# SOURCE EXCERPT:
>>>>>

Mailbag for September 27, 2024
50 Cent's PhD thesis in hateration, friendly benchmarks, looking beyond TV, are all comic arcs the same, and what is UP with Apple TV’s marketing strategy?
Dear Squawkers,
First, some housekeeping, a reminder that we will be dark on Monday, September 30, for Canada’s National Day for Truth and Reconciliation. We’ll open the Daily Chat thread for paid subscribers, as usual, however. Please join in there.
Now, onto business, which is Diddy. The allegations are serious, and I don’t want to make light of that, but…I can’t stop thinking about 50 Cent making his own documentary about what a sh-theel Diddy is. This man is a platinum-grade hater.
It started last year, with news that Curtis “50 Cent” Jackson was producing a docuseries about Diddy—and that he would donate the proceeds to the survivors—then in May, he announced Netflix won a bidding war for said documentary, and this week, Variety confirmed it. Netflix is releasing is Curtis Jackson’s PhD thesis in hateration.
50 Cent has been hating on Diddy for nigh on twenty years, including verses about the guy profiting off Biggie Smalls’ death (I mean…show me the lie), and alleging Diddy was involved in Tupac’s murder (I MEAN…). Curtis Jackson does not fuck with Diddy, he never has fucked with Diddy, there is a real chance he might be one of the only high-profile figures in hip hop who will emerge from the coming storm unscathed. Maybe even better than before, as he is doing the work many journalists ignored for decades, putting together allegations, creating a timeline, interviewing survivors… The Weinstein scandal broke from proper journalists who did proper journalism. The Diddy scandal broke through lawsuits and an FBI raid and Curtis Jackson doing the leg work.
After the publication of Jodi Kantor and Megan Twohey's bombshell article in the New York Times, the Weinstein scandal was an avalanche, a deluge of information, names, and accusations. It was literally an overnight phenomenon that led to an industry-wide reckoning (the success of which is debatable). Once that article came out, there was no stopping everything that followed.
With Diddy, though, it’s been more of a steady drip over the last year, with lawsuits, settlements, accusations, and that FBI raid, which is when it feels like the wider world started paying attention. Will this lead to the music industry’s #MeToo moment, though? I don’t know. The lens is so securely fixed on Diddy, it hasn’t yet widened out to broader, systemic patterns of harm. If that reckoning comes for the music industry, it might happen more in fits and starts, as other names emerge through Diddy’s wrongdoing. Because one thing is for sure, we WILL hear more names. The man kept RECORDS.

<<<<<

Items listed in a dataset:
>>>>>

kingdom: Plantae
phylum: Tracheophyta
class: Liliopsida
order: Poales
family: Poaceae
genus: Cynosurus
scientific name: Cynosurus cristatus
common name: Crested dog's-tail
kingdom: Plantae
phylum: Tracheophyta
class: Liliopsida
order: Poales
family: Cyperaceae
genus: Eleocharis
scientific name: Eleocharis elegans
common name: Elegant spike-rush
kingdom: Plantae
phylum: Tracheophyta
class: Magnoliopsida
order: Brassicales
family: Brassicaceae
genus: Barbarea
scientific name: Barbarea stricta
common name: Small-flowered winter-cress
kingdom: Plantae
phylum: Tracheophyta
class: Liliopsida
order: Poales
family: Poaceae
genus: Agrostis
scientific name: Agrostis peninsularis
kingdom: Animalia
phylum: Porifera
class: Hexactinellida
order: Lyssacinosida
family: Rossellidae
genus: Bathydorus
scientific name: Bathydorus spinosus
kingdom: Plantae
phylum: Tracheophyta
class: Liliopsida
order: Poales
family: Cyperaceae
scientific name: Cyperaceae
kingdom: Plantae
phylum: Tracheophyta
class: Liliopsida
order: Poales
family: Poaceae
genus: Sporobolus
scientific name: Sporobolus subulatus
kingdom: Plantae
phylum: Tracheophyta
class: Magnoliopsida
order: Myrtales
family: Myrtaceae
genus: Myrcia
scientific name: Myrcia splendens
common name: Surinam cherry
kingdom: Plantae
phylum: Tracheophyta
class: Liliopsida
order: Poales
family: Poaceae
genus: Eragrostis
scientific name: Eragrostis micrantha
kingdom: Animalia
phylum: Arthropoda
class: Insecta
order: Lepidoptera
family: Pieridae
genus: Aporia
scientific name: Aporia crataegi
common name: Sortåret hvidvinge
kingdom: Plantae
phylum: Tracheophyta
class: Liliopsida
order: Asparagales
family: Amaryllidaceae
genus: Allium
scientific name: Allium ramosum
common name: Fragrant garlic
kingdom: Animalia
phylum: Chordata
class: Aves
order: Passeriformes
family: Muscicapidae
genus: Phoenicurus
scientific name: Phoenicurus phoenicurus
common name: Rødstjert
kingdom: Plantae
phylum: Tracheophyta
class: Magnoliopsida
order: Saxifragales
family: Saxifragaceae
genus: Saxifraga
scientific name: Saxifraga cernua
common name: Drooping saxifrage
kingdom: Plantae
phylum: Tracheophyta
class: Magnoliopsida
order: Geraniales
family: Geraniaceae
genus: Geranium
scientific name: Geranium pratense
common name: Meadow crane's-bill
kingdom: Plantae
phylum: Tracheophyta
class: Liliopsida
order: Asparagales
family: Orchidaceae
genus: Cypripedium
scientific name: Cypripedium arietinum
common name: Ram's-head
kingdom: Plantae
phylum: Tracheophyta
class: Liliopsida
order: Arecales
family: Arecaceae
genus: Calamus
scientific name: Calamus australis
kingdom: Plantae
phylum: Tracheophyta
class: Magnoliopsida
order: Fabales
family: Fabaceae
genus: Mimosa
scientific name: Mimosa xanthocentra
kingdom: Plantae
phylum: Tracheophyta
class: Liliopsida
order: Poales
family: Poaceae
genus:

<<<<<

# SET EXERCISE 1:
Could you duplicate the passage of the September 27 mailbag starting with "It started last" and going on through "thesis in hateration."?
# SET EXERCISE 2:
Can you go on with the mailbag about the Diddy allegations, picking up after its final sentence?

# EXPECTED OUTPUT 1:
It started last year, with news that Curtis “50 Cent” Jackson was producing a docuseries about Diddy—and that he would donate the proceeds to the survivors—then in May, he announced Netflix won a bidding war for said documentary, and this week, Variety confirmed it. Netflix is releasing is Curtis Jackson’s PhD thesis in hateration.

# EXPECTED OUTPUT 2:
Records rivaled by those compiled by 50 Cent. I cannot emphasize this enough, I’m not laughing over here. This isn’t funny, but if you’re reading The Squawk, then surely you appreciate the time and effort Jackson put in to turn gossip into hard information. He really said, “I hate that motherfucker so much, I’m going to do an entire documentary about it.” 50 Cent played the long game, he laid the groundwork, he organized his notecards, and now he’s making what is probably the last move in his beef with Diddy. Forget the prosecutors, there are only two people who can tell me about Diddy: Josh Johnson and 50 Cent.
Onto the mailbag!
Question from Betts:
I have a Show Your Work question. In my career, I have a group of successful peers that I pay attention to - some are friends and some aren’t - as a way to informally benchmark my own successes and keep an eye out for other opportunities I might want to pursue. There can be competition there, but mostly it’s a way to judge the landscape and how I am positioning myself in my field. So, Lainey and Sarah, do you have those successful peers you use as a gauge? If so, who? And does LaineyGossip as a blog have them?
Sarah’s answer:
I have peers I use as a gauge, for sure. It’s not about jealousy, and you always have to be careful because comparison truly is the thief of joy, but there are people whose work is so good, it inspires me to try a little harder. For instance, Kayleigh Donaldson. She’s so smart and insightful, she inspires me to always make a little extra effort, think a little harder and longer, choose my words better. One way to improve your writing is just to read a lot, and reading Kayleigh makes me better, for sure.
Brian Grubb, too, is such a hoot. He is SO funny, and constructs the most beautifully dumb but perfect sentences, and his writing on Justified was my absolute favorite writing about that show. Now, his writing on Slow Horses, featured on Vulture, is just perfection.
And Robert Daniels, again, just a very smart, interesting writer. Ditto for Angelica Jade Bastien. Even if I don’t agree with them, I always walk away from Robert’s and Angelica’s writing with something to think about.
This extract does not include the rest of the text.